### Dataset records
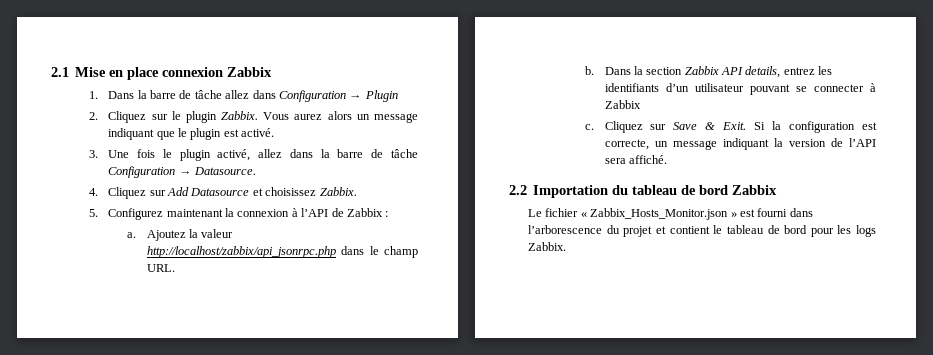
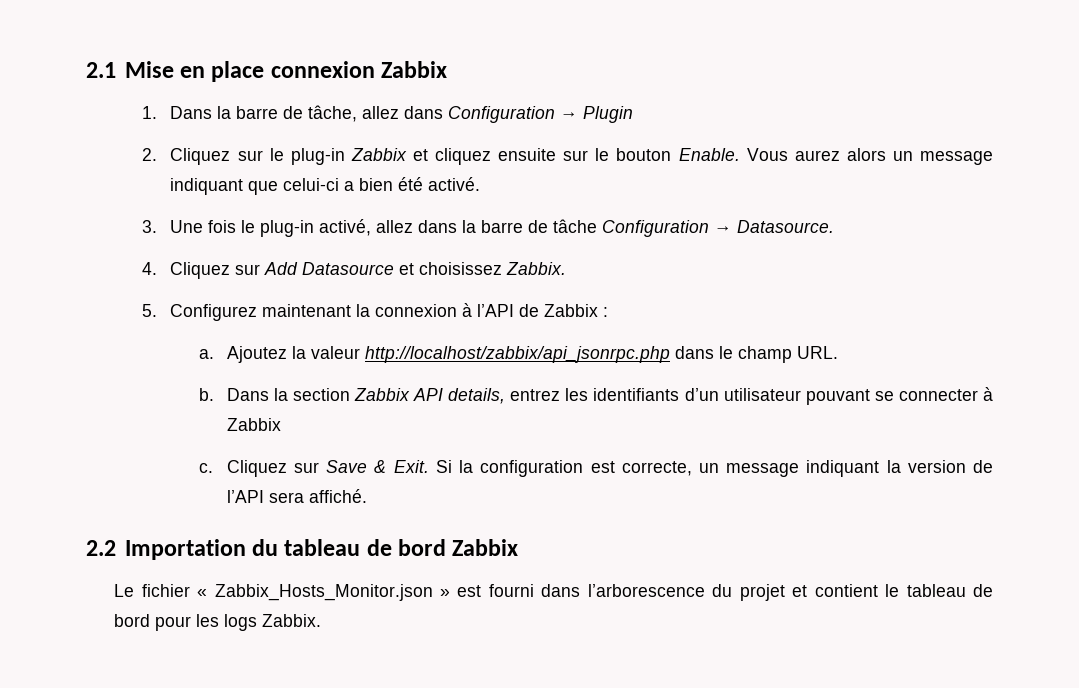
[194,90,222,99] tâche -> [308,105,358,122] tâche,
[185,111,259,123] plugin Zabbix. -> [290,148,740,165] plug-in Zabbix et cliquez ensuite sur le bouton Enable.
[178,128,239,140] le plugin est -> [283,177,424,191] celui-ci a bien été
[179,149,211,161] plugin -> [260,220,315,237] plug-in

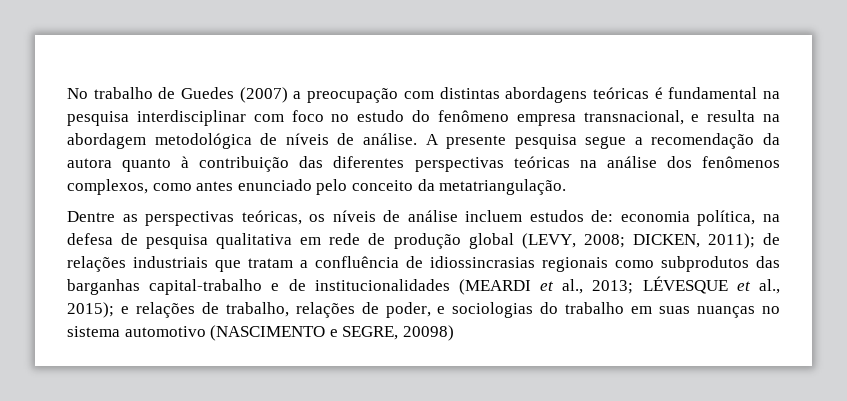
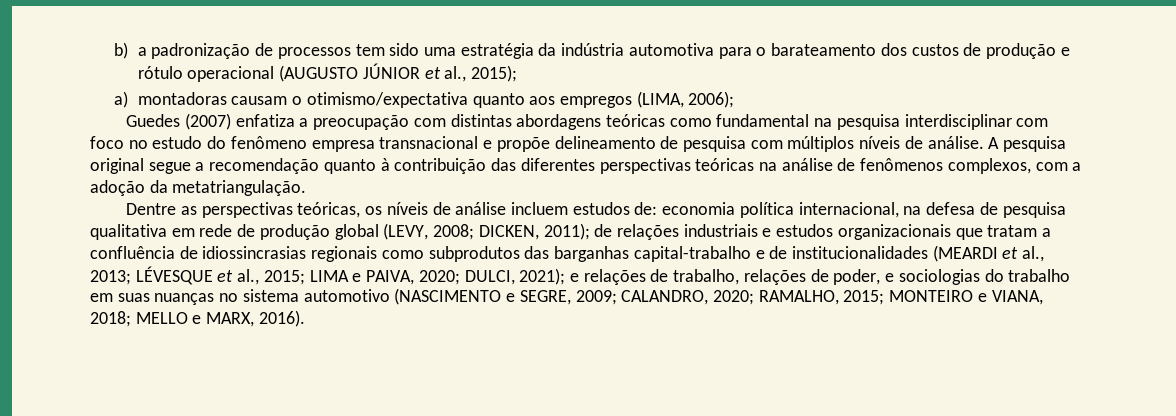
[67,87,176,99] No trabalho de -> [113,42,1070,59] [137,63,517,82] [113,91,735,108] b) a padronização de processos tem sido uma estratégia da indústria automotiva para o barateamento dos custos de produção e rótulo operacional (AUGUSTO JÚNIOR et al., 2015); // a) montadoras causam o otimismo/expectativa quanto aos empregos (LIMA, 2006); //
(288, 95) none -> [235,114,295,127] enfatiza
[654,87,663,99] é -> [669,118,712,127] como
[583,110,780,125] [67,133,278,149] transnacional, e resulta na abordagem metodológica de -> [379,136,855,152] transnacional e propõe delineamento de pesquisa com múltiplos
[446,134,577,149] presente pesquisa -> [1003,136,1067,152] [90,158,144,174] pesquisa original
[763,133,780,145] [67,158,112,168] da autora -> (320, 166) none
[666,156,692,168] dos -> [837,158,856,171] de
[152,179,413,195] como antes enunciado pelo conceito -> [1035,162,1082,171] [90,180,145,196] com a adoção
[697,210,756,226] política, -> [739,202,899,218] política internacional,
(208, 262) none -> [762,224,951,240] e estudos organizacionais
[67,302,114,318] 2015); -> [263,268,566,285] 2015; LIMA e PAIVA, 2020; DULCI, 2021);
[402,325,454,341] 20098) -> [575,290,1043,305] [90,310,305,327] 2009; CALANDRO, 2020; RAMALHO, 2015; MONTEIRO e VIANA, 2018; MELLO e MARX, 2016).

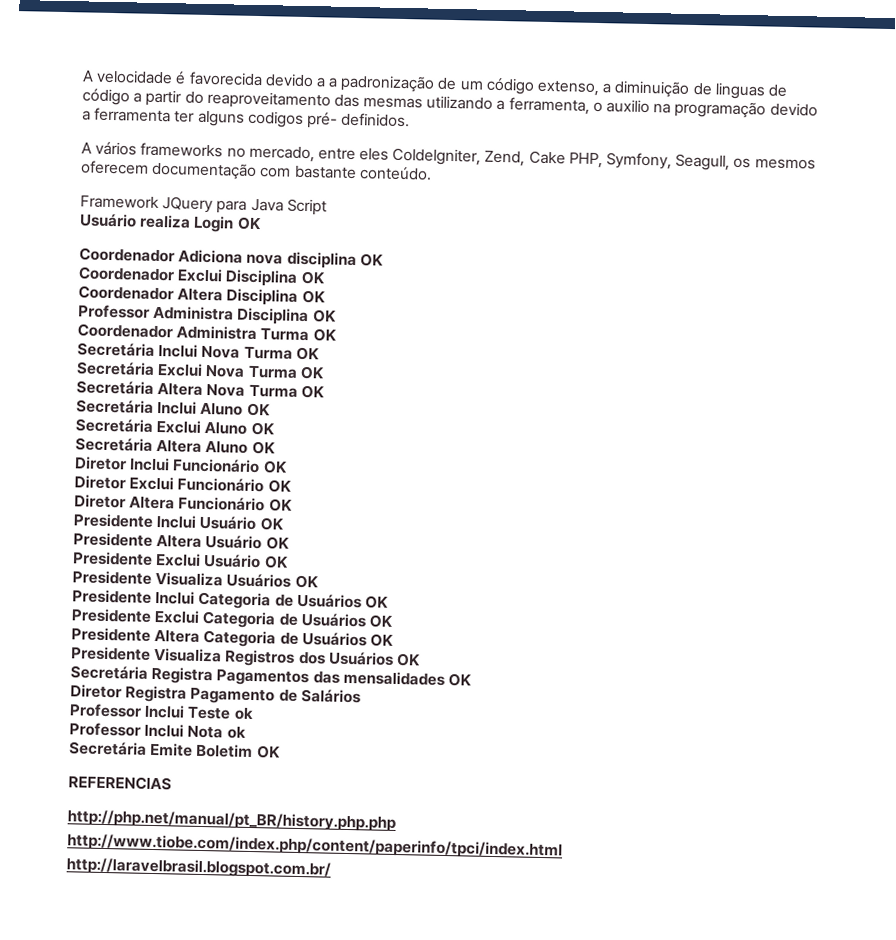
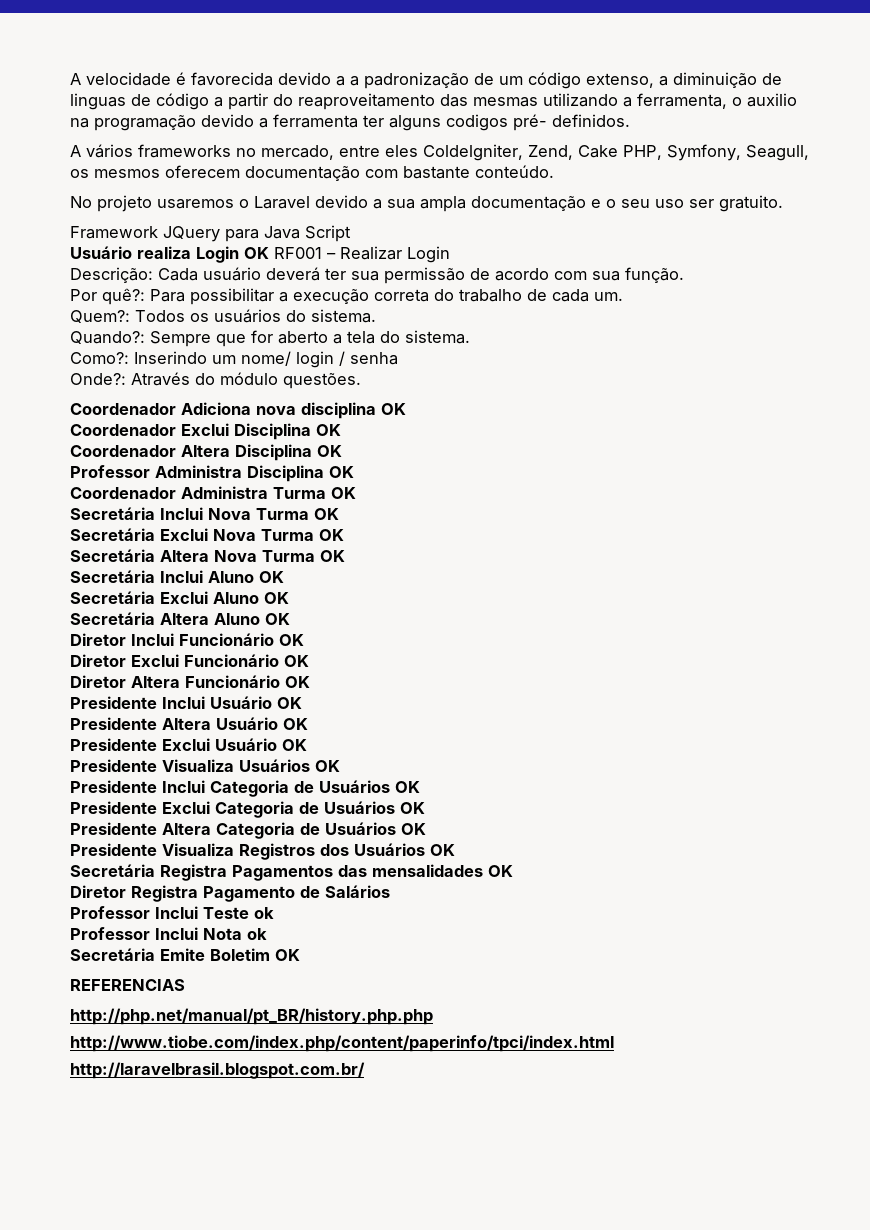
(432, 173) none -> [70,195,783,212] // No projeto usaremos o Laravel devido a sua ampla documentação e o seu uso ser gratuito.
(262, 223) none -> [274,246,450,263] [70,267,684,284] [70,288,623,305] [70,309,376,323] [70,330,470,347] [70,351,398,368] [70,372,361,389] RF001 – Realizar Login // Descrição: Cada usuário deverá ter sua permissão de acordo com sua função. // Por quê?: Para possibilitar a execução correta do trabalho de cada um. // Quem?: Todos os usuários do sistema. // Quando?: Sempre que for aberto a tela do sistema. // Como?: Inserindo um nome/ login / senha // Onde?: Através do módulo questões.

### Problem statement
Please copy each line from the material above in which the string "pesquisa" appears.

### Exercise result
[583,110,780,125] [67,133,278,149] transnacional, e resulta na abordagem metodológica de -> [379,136,855,152] transnacional e propõe delineamento de pesquisa com múltiplos
[446,134,577,149] presente pesquisa -> [1003,136,1067,152] [90,158,144,174] pesquisa original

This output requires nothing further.